Arithmetic problem for bicolored graphs

This follows from the fact that for any prime $p$, and any integer $n\ge0$, we have $b_{n+p}\equiv b_{n+1} \pmod p$. This can be proved by a straightforward, though not very interesting, computation, using Fermat's theorem $2^p\equiv 2 \pmod p$ and the fact that $\binom {n+p}{i} \equiv \binom ni + \binom n{i-p} \pmod p$.

More interesting is a combinatorial proof. (For similar proofs and further references, see my paper Combinatorial proofs of congruences, in Enumeration and Design, ed. David M. Jackson and Scott A. Vanstone, Academic Press, Toronto, 1984, pp. 157–197, especially section 5.)

We consider the cyclic group $C_p$ acting naturally on $[p]=\{1,2,\dots, p\}$. This extends to an action on bicolored graphs with vertex set $[n+p]=\{1,2,\dots, n+p\}$; the group permutes vertices $1, 2, \dots, p$, and does not change the other vertices. Since every orbit has size 1 or $p$, $b_{n+p}$ is congruent modulo $p$ to the number of bicolored graphs on $[n+p]$ fixed by this action of $C_p$. It is not hard to see that these fixed bicolored graphs are those in which all vertices in $[p]$ have the same color, no edges join two vertices in $[p]$, and all vertices in $[p]$ have the same neighborhood.

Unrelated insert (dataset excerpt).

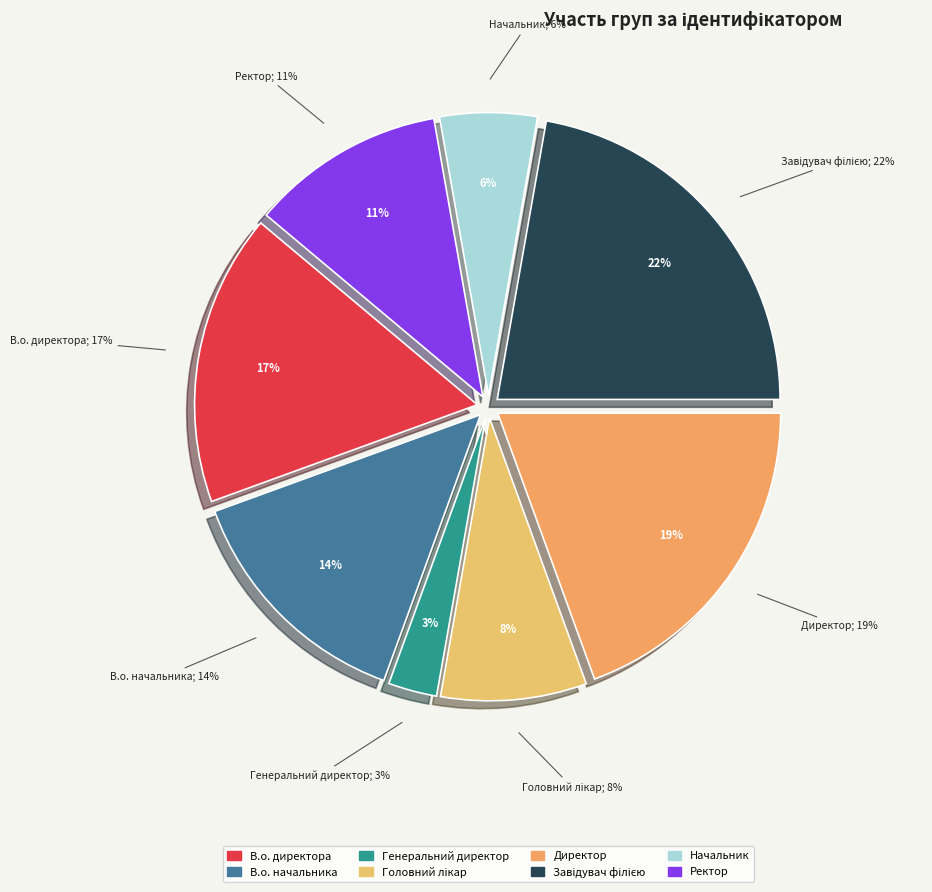

What is the largest slice in the pie chart?

Завідувач філією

By "contracting" all the vertices in $[p]$ to a single vertex, whose neighborhood is the same as the neighborhood of any of the vertices in $[p]$, we get a bicolored graph on $n+1$ vertices. Thus the number of fixed bicolored graphs is $b_{n+1}$, so $b_{n+p}\equiv b_{n+1}\pmod p$.

For even $i$ we have $2^{ij}=2^{ni-i^2}\equiv 2^{ni}\pmod 5$ and $2^{ij}\equiv 2^{ni-1} \pmod 5$ for odd $i$. In other words, $2^{ij}\equiv \frac34 2^{ni}+\frac14 (-2^n)^i$. Thus $$\sum_i \binom{n}i 2^{i(n-i)}\equiv \frac34(1+2^n)^n+\frac14(1-2^n)^n\pmod 5,$$ this depends only on $n$ modulo 4 and we may easily consider all 4 cases.

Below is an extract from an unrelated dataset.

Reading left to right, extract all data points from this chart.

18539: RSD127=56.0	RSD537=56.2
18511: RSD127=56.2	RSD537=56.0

Here is an illustration of Ira Gessel's comment about a number-theoretic proof.

Lemma. For $n\geq1$ and an odd prime $p$, the sequence $b_n$ mod $p$ is periodic of period $p-1$.

Proof. Let $n=m(p-1)+r$, where $1\leq r\leq p-1$ and $m\geq0$. Proceed with a successive application of Fermat's, Lucas' and Chu-Vandermonde's theorems so that \begin{align*} b_n&=\sum_{j=1}^{p-1}\sum_{k=0}^m\binom{m(p-1)+r}{k(p-1)+j}2^{[k(p-1)+j][m(p-1)+r-k(p-1)-j]} \\ &\equiv_p\sum_{j=1}^{p-1}\sum_{k=0}^m\binom{m(p-1)+r}{k(p-1)+j}2^{j(r-j)} \\ &\equiv_p\sum_{j=1}^{p-1}2^{j(r-j)}\sum_{k\geq0}\binom{m}k\binom{r-m}{j-k}\\ &\equiv_p\sum_{j=1}^{p-1}2^{j(r-j)}\binom{r}j\\ &=\sum_{j=1}^r\binom{r}j2^{j(r-j)}=b_r. \end{align*} The proof is complete. $\square$

Example. The first 4 values of $b_n$ mod 5 are $[2,2,1,1]$, as Wojowu mentioned. By the Lemma, we conclude that $\nu_5(b_n)=0$, that is, $b_n$ is never divisible by $5$.